9. Differences in molecular characteristics between high- and low-risk groups
We evaluated the relationship between mutation characteristics and the risk signature in TCGA HCC patients with available somatic mutation data. TMB was higher in high-risk patients in spite of no significant difference (Figure 10B). We also identified the top 20 genes with the highest mutation rates in high- and low-risk subgroups (Figure 10A). Additionally, we explored the association between immunophenoscore (IPS) and risk signature to predict the potential clinical efficacy and the response to ICI therapy in HCC patient. The IPS, IPS-CTLA4, IPS-PD1-PD-L1- PD-L2, and IPS-PD1-PD-L1-PD-L2-CTLA4 blocker were significantly higher in low-risk group, implying that HCC patients with low-risk score could benefit more from ICI therapy than high-risk patients (Figure 10C).

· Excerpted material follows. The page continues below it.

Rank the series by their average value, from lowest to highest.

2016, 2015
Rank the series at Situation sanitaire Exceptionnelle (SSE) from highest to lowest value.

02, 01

10. Verification of prognostic CMGs
We verified the expression of the CMGs (TNFSF4, TNFRSF4, TMIGD2, TNFRSF11A, TNFRSF11B, CD40LG) in 43 pairs of tumorous and non-tumorous tissue specimens from patients with HCC using qRT-PCR analysis. The results of qRT-PCR showed that the expression of TNFSF4, TNFRSF4, TNFRSF11A and CD40LG was higher in HCC tissues compared to normal tissues. However, the mRNA expression of TNFRSF11B and TMIGD2 was higher in normal tissues, which was consistent with the results of bioinformatic analysis.